● **What is expected**
Every line in the records below between the one holding "X100110000Y-15915000D03*" and the one holding "X85505000Y-28875000D03*", inclusive, is to be set down exactly; all other lines are to be left out.

● **Provided data**
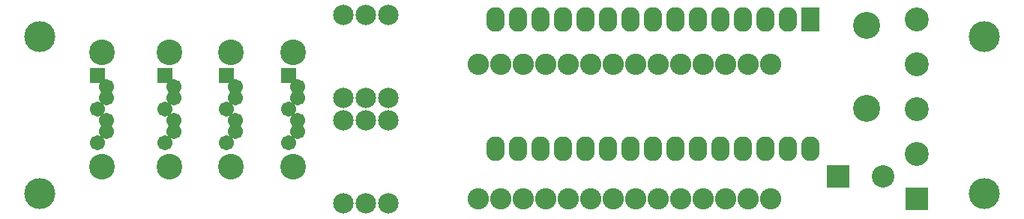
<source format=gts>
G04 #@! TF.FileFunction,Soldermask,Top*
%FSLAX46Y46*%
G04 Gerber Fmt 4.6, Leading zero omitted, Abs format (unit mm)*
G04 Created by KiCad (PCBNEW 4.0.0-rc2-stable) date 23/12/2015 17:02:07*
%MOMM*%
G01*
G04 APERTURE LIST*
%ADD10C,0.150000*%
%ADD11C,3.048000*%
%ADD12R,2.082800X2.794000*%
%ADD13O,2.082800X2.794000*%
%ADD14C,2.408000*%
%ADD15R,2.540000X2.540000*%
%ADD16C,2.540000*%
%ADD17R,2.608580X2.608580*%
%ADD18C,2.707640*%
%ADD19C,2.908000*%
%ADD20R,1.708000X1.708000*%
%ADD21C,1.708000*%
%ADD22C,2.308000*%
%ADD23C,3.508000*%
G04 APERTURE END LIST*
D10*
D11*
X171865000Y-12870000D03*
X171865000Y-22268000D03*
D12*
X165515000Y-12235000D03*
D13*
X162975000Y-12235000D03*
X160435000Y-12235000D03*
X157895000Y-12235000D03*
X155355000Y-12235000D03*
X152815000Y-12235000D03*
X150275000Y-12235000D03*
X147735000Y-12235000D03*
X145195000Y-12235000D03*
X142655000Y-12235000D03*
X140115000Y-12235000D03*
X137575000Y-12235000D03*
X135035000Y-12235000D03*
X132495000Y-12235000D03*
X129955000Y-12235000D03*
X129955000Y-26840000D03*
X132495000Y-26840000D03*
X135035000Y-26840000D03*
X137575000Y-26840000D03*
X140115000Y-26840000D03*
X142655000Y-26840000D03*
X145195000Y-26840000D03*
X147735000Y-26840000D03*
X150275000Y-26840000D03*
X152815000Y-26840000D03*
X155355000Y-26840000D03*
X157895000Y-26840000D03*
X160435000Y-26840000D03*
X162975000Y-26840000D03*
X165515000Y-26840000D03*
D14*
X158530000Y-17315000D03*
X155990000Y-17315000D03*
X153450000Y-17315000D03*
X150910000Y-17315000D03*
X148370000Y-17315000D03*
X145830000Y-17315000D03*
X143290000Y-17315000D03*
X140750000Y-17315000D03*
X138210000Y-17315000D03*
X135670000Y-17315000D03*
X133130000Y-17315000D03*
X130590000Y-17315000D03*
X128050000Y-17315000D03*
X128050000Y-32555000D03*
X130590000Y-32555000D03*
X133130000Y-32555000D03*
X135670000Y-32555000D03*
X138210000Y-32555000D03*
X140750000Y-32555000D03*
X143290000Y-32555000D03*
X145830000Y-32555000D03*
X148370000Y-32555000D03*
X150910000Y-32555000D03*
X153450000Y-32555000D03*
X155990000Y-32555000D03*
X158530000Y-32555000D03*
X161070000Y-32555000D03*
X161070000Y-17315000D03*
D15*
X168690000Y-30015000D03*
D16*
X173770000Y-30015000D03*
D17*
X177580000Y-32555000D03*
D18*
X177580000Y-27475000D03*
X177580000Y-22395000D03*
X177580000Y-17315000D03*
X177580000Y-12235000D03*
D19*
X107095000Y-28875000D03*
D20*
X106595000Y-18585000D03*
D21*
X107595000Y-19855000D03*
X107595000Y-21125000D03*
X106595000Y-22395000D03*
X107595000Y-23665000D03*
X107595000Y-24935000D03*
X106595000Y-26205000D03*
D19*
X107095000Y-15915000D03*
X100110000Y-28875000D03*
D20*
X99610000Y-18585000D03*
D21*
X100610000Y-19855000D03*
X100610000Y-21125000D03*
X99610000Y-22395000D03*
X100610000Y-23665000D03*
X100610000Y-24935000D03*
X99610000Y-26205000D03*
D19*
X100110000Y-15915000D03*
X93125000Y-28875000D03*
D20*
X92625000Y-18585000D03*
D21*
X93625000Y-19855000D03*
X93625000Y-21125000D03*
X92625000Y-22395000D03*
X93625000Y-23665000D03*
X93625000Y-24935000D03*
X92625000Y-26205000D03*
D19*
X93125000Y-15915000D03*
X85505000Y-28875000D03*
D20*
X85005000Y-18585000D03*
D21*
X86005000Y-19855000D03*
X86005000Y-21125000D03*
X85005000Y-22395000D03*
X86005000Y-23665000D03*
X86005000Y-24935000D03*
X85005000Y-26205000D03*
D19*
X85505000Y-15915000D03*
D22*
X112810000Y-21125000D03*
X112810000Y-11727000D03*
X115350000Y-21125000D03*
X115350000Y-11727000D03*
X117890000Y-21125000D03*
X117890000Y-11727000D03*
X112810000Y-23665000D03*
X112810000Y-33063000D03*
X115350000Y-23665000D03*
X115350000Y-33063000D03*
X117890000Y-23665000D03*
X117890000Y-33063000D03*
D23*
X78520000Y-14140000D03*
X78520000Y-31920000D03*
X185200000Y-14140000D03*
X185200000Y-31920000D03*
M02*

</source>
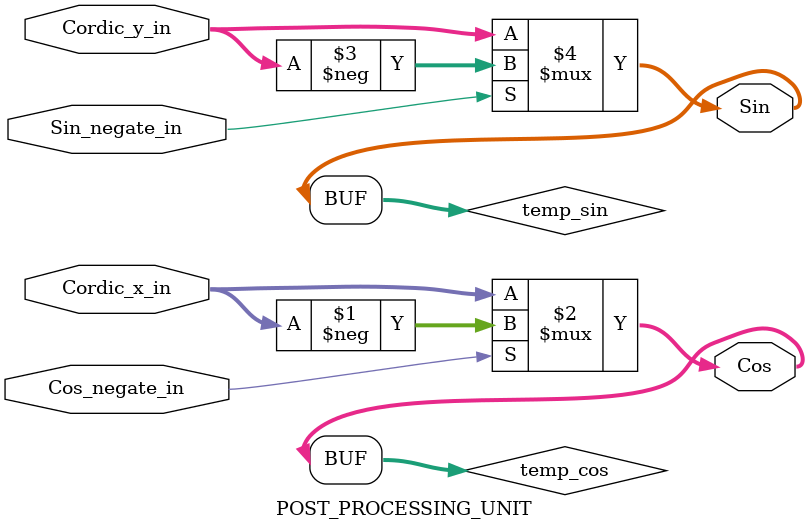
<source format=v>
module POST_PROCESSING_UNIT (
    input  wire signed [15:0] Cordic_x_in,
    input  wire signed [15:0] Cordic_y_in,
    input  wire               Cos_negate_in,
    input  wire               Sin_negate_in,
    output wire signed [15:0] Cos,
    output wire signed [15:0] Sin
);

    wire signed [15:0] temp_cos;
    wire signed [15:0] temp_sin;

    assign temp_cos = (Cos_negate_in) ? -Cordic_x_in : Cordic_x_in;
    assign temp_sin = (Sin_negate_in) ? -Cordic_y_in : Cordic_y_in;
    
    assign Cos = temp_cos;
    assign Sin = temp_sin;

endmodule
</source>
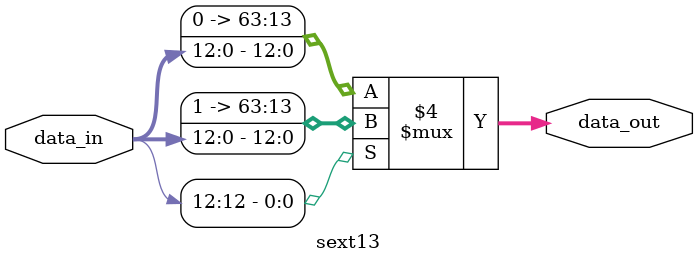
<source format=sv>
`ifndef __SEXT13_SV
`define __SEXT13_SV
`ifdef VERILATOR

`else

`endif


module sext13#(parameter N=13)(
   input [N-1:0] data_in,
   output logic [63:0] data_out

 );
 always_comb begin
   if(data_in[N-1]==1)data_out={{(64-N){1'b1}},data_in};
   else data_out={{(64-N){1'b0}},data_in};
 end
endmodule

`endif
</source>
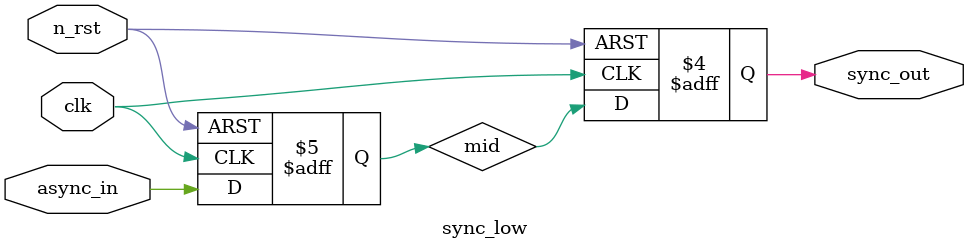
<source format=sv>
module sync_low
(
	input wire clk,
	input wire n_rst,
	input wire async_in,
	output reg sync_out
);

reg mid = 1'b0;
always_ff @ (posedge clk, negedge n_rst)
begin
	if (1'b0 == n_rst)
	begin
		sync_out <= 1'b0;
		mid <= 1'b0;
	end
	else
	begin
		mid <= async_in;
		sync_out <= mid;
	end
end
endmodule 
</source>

...

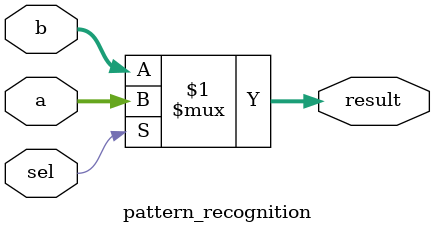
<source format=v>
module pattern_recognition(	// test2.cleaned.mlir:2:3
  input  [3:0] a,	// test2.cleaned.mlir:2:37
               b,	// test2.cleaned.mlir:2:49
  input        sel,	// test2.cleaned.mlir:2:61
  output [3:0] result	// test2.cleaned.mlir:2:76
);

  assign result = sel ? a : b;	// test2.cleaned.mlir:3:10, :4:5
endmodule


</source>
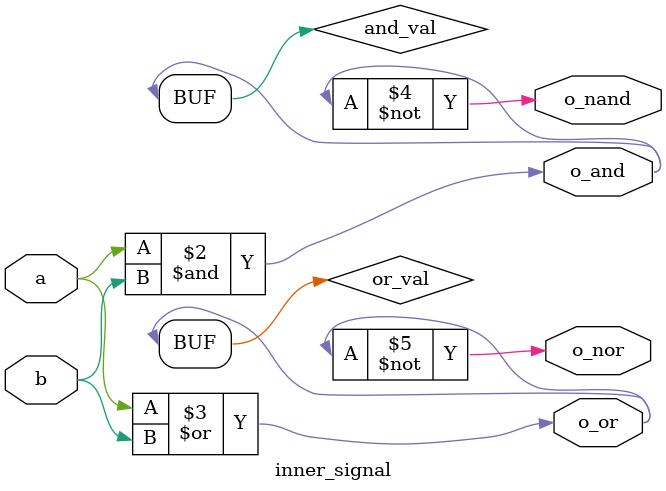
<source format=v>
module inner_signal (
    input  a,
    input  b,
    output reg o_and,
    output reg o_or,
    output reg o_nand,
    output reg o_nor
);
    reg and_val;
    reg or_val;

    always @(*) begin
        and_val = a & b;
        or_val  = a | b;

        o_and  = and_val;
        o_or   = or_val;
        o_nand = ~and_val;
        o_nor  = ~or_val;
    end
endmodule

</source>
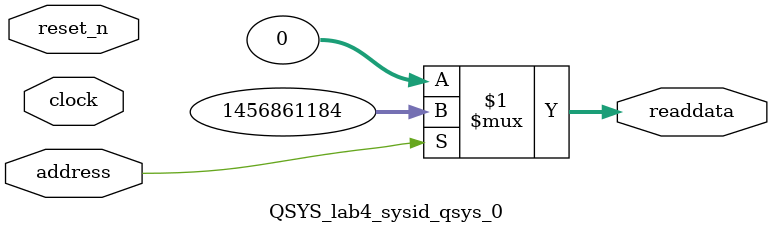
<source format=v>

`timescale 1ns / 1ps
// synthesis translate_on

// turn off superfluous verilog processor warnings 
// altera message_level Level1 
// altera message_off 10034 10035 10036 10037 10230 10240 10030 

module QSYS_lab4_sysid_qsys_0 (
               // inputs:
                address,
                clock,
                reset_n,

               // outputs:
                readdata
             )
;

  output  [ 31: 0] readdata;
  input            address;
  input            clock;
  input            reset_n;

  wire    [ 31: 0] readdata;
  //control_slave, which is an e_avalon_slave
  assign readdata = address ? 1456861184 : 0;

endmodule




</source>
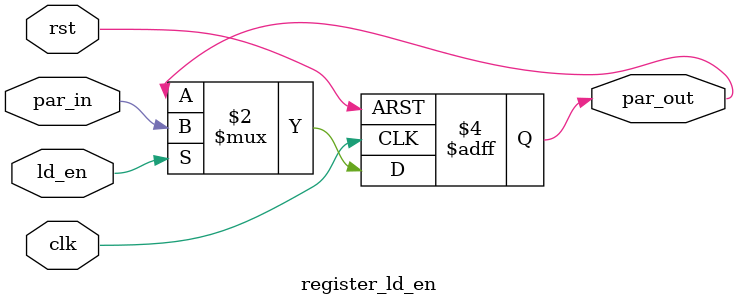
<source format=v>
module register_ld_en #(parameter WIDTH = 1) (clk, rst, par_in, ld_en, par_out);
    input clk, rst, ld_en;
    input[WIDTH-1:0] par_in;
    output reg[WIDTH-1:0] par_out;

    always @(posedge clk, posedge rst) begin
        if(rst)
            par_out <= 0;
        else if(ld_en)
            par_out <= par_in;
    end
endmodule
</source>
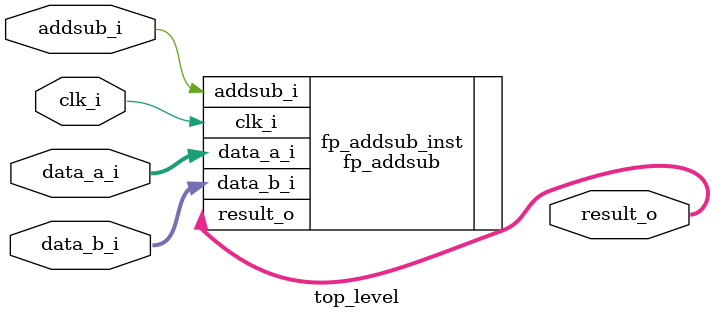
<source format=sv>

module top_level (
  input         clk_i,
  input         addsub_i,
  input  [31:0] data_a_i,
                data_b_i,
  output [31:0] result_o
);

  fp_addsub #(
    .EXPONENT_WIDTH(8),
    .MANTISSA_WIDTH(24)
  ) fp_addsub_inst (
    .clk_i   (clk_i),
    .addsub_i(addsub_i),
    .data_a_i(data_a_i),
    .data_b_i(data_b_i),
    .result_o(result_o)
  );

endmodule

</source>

● **Answer to the problem**
X100110000Y-15915000D03*
X93125000Y-28875000D03*
D20*
X92625000Y-18585000D03*
D21*
X93625000Y-19855000D03*
X93625000Y-21125000D03*
X92625000Y-22395000D03*
X93625000Y-23665000D03*
X93625000Y-24935000D03*
X92625000Y-26205000D03*
D19*
X93125000Y-15915000D03*
X85505000Y-28875000D03*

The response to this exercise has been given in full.